Forslin has been working for Tjoget for 10 years and was part of the team when the bar was named on the World’s Best 50 Bars list in 2016. He is now part of the Tjoget Project, the bar’s spin-off platform dedicated to taking its name and reputation to the world stage through different initiatives.

The interior of Red Sugar at the Kerry Hotel in Hung Hom. Photo: Xiaomei Chen

The bar at the hotel in Hung Hom, Hong Kong, is one of its latest projects. “We want to take our Scandinavian vision, the way we see cocktails and service, basically how it worked at home, and bring it to Hong Kong and Asia,” Forslin says.

Niklas Forslin has been in Hong Kong for two months setting up Midnight Sun by Red Sugar, and has some cultural differences. Photo: Lisa Cam

Forslin aims to transform Red Sugar into a destination bar like Tjoget. “We’re a very vibrant kind of place,” the award-winning bartender says of the bar in Stockholm, Sweden’s capital. “During the weekdays, the atmosphere is very relaxed. We have good service, cocktails, food, and a great wine programme. Everything’s top-notch. “Then on Fridays and Saturdays after 11 it becomes one of the best nightclubs in Stockholm and then it’s just a big party that goes until 3am. So it’s amazing.”

Niklas Forslin presents a beetroot cocktail at Midnight Sun by Red Sugar. Photo: Lisa Cam

Discussions for the partnership started over a year ago and Forslin has been in Hong Kong for more than two months setting things up. “It’s been a ride,” he says. “It’s not just the food and drinks that’s different, it’s everything. In Sweden, the culture is very casual and straightforward. “I noticed there is a very big cultural difference in communication. Where I’m used to just saying what I need or want to do back home, it might take four or five steps before I can get an answer here.”

How will these cultural differences translate into the experience at Midnight Sun? “I have a very classic background and at Tjoget we start with the classics and we break it down from there,” Forslin says. “It’s going to be a mix of classics with the Scandi spin alongside Asian flavours. “We’re using lingonberry, which is a sour red berry, and also blackcurrants, which will add some sweeter flavours. We’re also using passion fruit, which is more exotic for me, and pomelo is in one of our signature cocktails.” Forslin has proved that with any bar, it’s the man with the shaker that makes the difference.
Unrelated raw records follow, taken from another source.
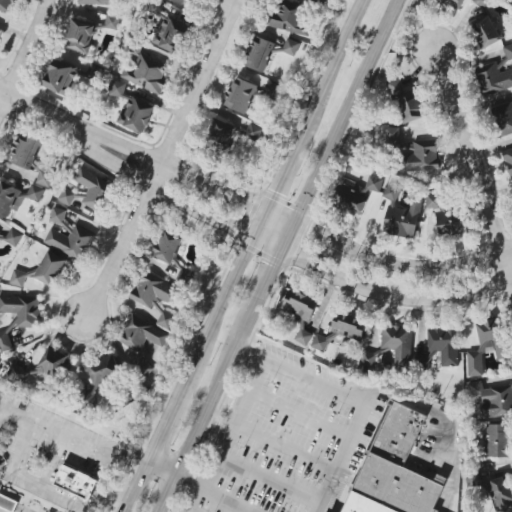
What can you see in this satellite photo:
building: (181, 1)
building: (96, 2)
building: (453, 3)
building: (482, 3)
building: (6, 6)
building: (289, 18)
building: (484, 30)
building: (88, 31)
building: (170, 34)
building: (291, 47)
building: (260, 53)
road: (27, 56)
building: (506, 57)
building: (147, 73)
building: (59, 76)
building: (492, 78)
building: (274, 92)
building: (240, 95)
building: (407, 102)
building: (132, 109)
building: (502, 118)
building: (254, 131)
building: (223, 134)
building: (392, 136)
building: (25, 151)
building: (420, 159)
road: (472, 159)
building: (508, 161)
road: (161, 163)
road: (142, 165)
building: (44, 178)
building: (374, 184)
building: (88, 191)
building: (35, 193)
building: (392, 193)
building: (10, 199)
building: (57, 215)
building: (447, 216)
traffic signals: (258, 220)
building: (402, 221)
road: (254, 227)
traffic signals: (288, 234)
building: (2, 237)
building: (13, 237)
building: (71, 241)
building: (167, 247)
road: (277, 256)
building: (50, 268)
building: (18, 278)
road: (396, 280)
building: (153, 290)
road: (393, 296)
building: (21, 309)
building: (300, 313)
building: (166, 320)
building: (348, 327)
building: (4, 342)
building: (142, 342)
building: (319, 342)
building: (398, 343)
building: (445, 345)
building: (489, 345)
building: (368, 359)
building: (43, 368)
building: (104, 370)
road: (354, 395)
building: (491, 400)
road: (301, 413)
road: (65, 423)
road: (230, 435)
parking lot: (284, 437)
building: (496, 441)
road: (285, 447)
road: (164, 463)
building: (393, 468)
building: (394, 469)
building: (76, 482)
road: (136, 484)
road: (216, 490)
building: (499, 495)
building: (8, 503)
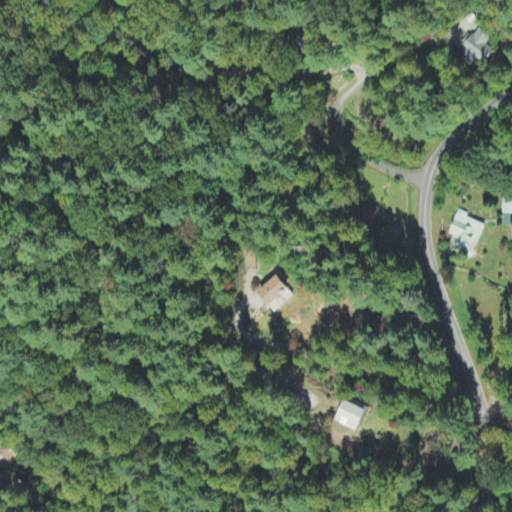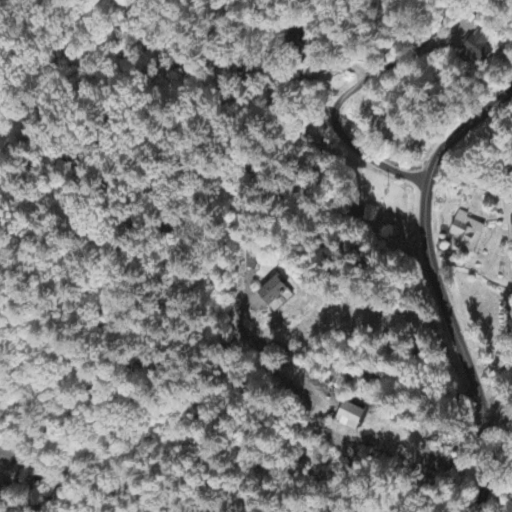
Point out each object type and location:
building: (480, 50)
road: (344, 94)
building: (507, 213)
building: (468, 235)
road: (442, 286)
building: (268, 292)
road: (501, 377)
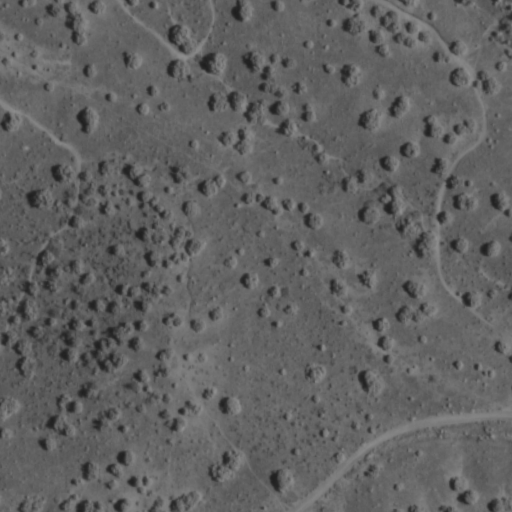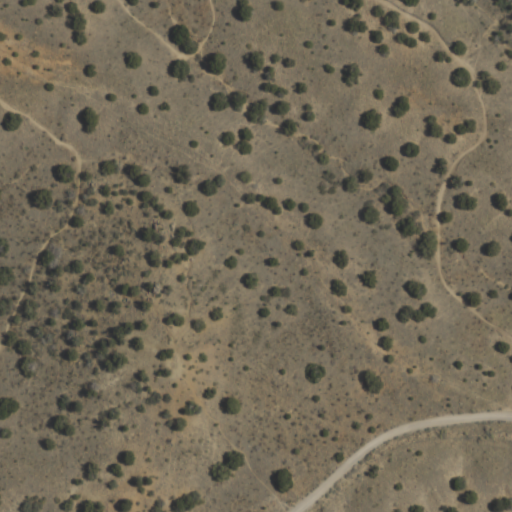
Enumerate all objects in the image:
road: (426, 27)
road: (77, 213)
road: (390, 435)
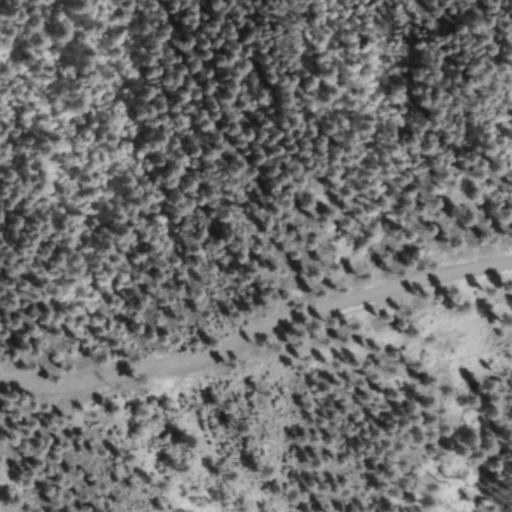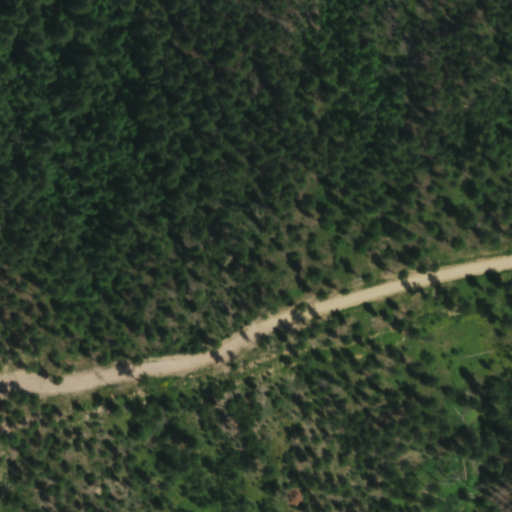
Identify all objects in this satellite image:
road: (254, 325)
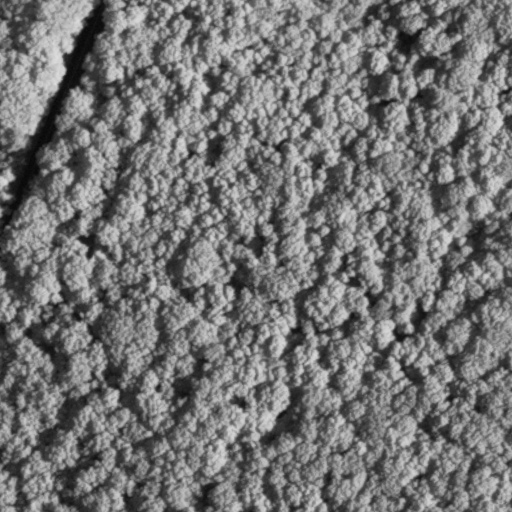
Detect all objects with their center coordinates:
road: (54, 134)
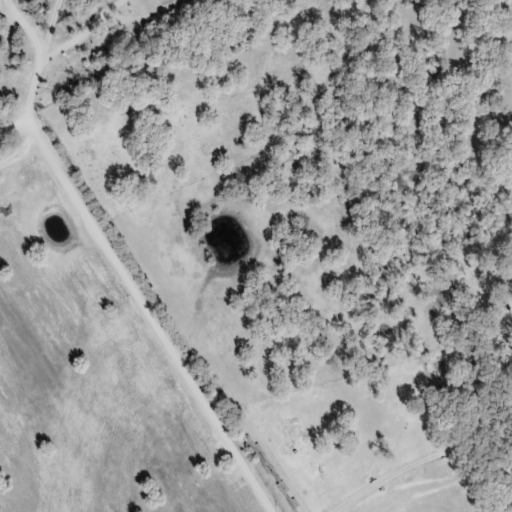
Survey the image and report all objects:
road: (430, 378)
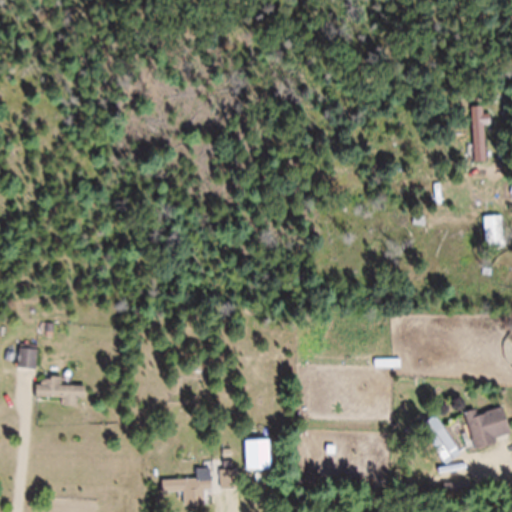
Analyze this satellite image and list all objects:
building: (482, 145)
building: (496, 242)
building: (29, 368)
building: (62, 403)
building: (489, 439)
building: (446, 458)
building: (192, 495)
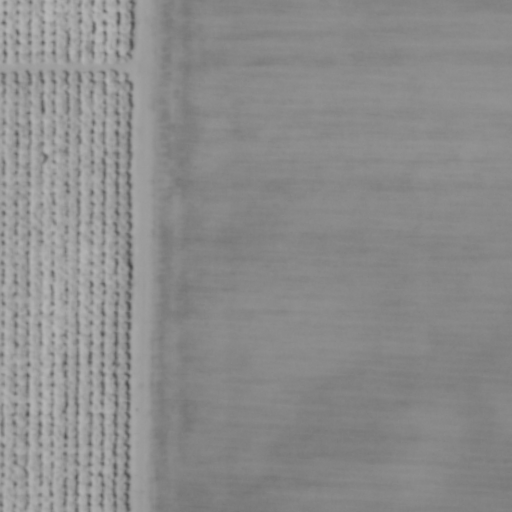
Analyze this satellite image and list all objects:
road: (154, 256)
A Beetroot cocktail at Red Sugar. Photo: Red Sugar

The Post tried a Beetroot cocktail, which is based on a whisky sour and uses Naked Malt blended scotch infused with chocolate that is mixed with beetroot syrup and topped with egg white. The result is a well-balanced, sweet concoction that’s anchored by the slight bitterness of the chocolate and rounded off by the bouquet of whisky. “Our drinks here at Midnight Sun are going to be different from home. What we are focusing on is good drinks first,” Forslin says.